Toda história nasce de um pacto. O autor se senta diante da folha e escreve em minúcias a ata deste contrato, prometendo solenemente, diante das musas, com a mão na poética que irá te contar uma história que irá te agarrar pelo nariz e te arrastar para fora do seu cotidiano. Vai te apresentar personagens que você não conhecia, te dar uma vida que não é sua. Vai te enfiar em conflitos, te salvar de perigos, te fazer rir, chorar, sangrar e se apaixonar e te trazer de volta a salvo, embora talvez você já não seja o mesmo. A sua parte do acordo é entregar o seu tempo, bater palmas e dizer em voz alta que acredita em fadas.
Mas aquele rapaz que se senta atrás de você ouvindo música no fone de ouvido o dia inteiro não acredita. Se você duvida de mim, pare de ler agora e pergunte para ele com todas as letras se ele acredita em fadas, mas tenha certeza que quando ele disser as palavras “fadas não existem”, outra fada morrerá na terra do nunca. Existem poucas hoje em dia. Tão raras que poderiam substituir o urso no logo da WWF.
A extinção progressiva das fadas provavelmente não é culpa do rapaz de fone de ouvido. Nem de todas as outras pessoas que deixaram de acreditar ao longo dos anos. A culpa, acredite ou não, é dos contadores de história. Foram eles que prometeram manter as fadas vivas, foram eles que criaram o pacto, e se eles tivessem conseguido manter sua promessa, arrastando os seus espectadores pela grande aventura da história, eles ainda acreditariam e as fadas não estariam em risco.

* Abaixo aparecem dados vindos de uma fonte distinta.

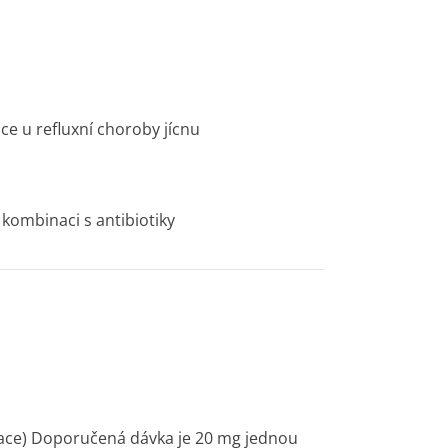
ce u refluxní choroby jícnu
kombinaci s antibiotiky
gitace) Doporučená dávka je 20 mg jednou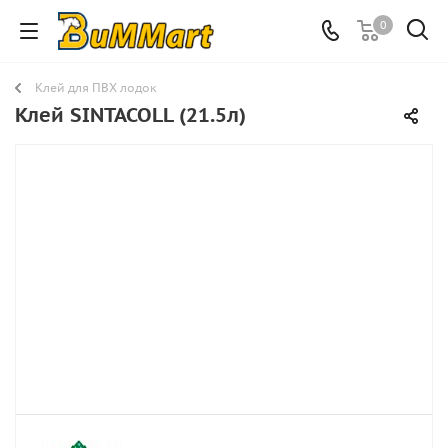
0
Клей для ПВХ лодок
Клей SINTACOLL (21.5л)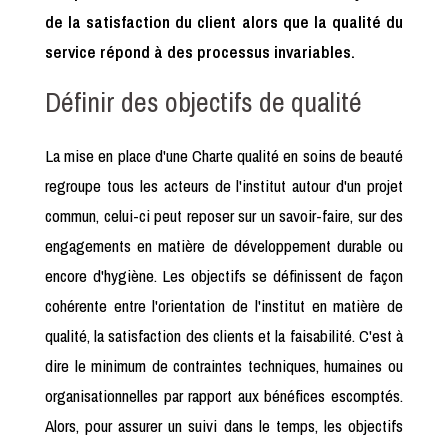
de la satisfaction du client alors que la qualité du
service répond à des processus invariables.
Définir des objectifs de qualité
La mise en place d'une Charte qualité en soins de beauté
regroupe tous les acteurs de l'institut autour d'un projet
commun, celui-ci peut reposer sur un savoir-faire, sur des
engagements en matière de développement durable ou
encore d'hygiène. Les objectifs se définissent de façon
cohérente entre l'orientation de l'institut en matière de
qualité, la satisfaction des clients et la faisabilité. C'est à
dire le minimum de contraintes techniques, humaines ou
organisationnelles par rapport aux bénéfices escomptés.
Alors, pour assurer un suivi dans le temps, les objectifs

Começou quando Samuel Taylor Coleridge, um poeta e ensaísta inglês, resolveu nomear esse pacto e registrou o termo suspensão da descrença. Segundo Coleridge, ao ouvir uma história, o espectador aceita a sua premissa, por mais fantástica que seja, como realidade. Suspendendo seu julgamento em troca do entretenimento. A ideia é que ao ler um livro, ver uma peça, assistir um filme, ouvir uma história, o público flexione a realidade para que a obra faça sentido.

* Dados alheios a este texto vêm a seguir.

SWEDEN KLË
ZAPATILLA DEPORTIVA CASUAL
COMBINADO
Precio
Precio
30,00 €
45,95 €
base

Coleridge foi, sem outras palavras, um tremendo canalha.
O que ele fez foi transferir a responsabilidade sobre a verossimilhança da história ao espectador, tirando dos próprios ombros a culpa por uma história que não cumpriu o seu papel, que foi incapaz de romper o véu da realidade e entreter o seu receptor até o seu final. Coleridge empurrou o machado sujo de purpurina e sangue de fada na mão do transeunte e lhe apontou o dedo, tornando-o culpado da família da Sininho. Ele devia se envergonhar.

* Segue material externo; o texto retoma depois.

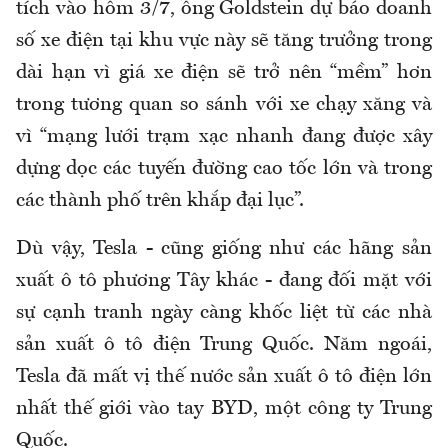
tích vào hôm 3/7, ông Goldstein dự báo doanh
số xe điện tại khu vực này sẽ tăng trưởng trong
dài hạn vì giá xe điện sẽ trở nên “mềm” hơn
trong tương quan so sánh với xe chạy xăng và
vì “mạng lưới trạm xạc nhanh đang được xây
dựng dọc các tuyến đường cao tốc lớn và trong
các thành phố trên khắp đại lục”.
Dù vậy, Tesla - cũng giống như các hãng sản
xuất ô tô phương Tây khác - đang đối mặt với
sự cạnh tranh ngày càng khốc liệt từ các nhà
sản xuất ô tô điện Trung Quốc. Năm ngoái,
Tesla đã mất vị thế nước sản xuất ô tô điện lớn
nhất thế giới vào tay BYD, một công ty Trung
Quốc.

Sempre que vejo uma crítica sobre um trabalho ficcional implorando aos espectadores que usem a suspensão da descrença para aproveitar uma obra, eu morro um pouco. A suspensão da descrença não é (ou não deveria ser) um botão de ligar e desligar, que você usa dentro de uma história, ou, caso eu esteja enganado e realmente exista um controle remoto como esse, ele não deveria estar na mão do espectador. O autor não só tem o direito, mas o dever de arrancar qualquer lapso de fé do espectador, abocanhando-o como uma imensa baleia e arrastando-o para o fundo do oceano, antes que ele consiga sequer entender se o seu nome é Jonas, Pinóquio ou Gepeto.
Pedir ao leitor que suspenda a sua descrença na história é assumir que o trabalho foi mal feito. Uma história bem concebida não precisa de defesa, não precisa de letras miúdas. Se o autor fizer direito o seu trabalho, o leitor não terá outra opção exceto deixar a descrença do lado de fora, enquanto nada de braçada nos mares mais bizarros. Uma história não precisa ser “real” para se fazer acreditar. Ela precisa ser verossímil. Precisa fazer sentido dentro de si mesma, nutrindo o espectador com tudo o que é necessário para ele não fazer comparação com o que existe fora daquela realidade. Uma história pode romper qualquer lei da lógica e da física, mas precisa fazê-lo de forma que o espectador entenda e aceite aquelas novas regras como algo natural.
O leitor não tem nenhum poder sobre isso. O mero fato dele pensar na suspensão da descrença no decorrer de uma história é sinal de que o autor falhou e não cumpriu com a sua parte do acordo. Como criador de histórias, o autor precisa entender o poder que tem nas mãos, mas também deve entender sua responsabilidade, trabalhando para que o espectador não pare para racionalizar sua história até que seja tarde demais e ele tenha sido consumido pela narrativa.
Toda história nasce de um pacto. No decorrer desta história, você prometeu ao seu espectador que a realidade lá fora deixaria de existir. É a sua responsabilidade. Faça o melhor e o faça com vontade. Do seu trabalho depende a vida de milhares de fadas. Não falhe!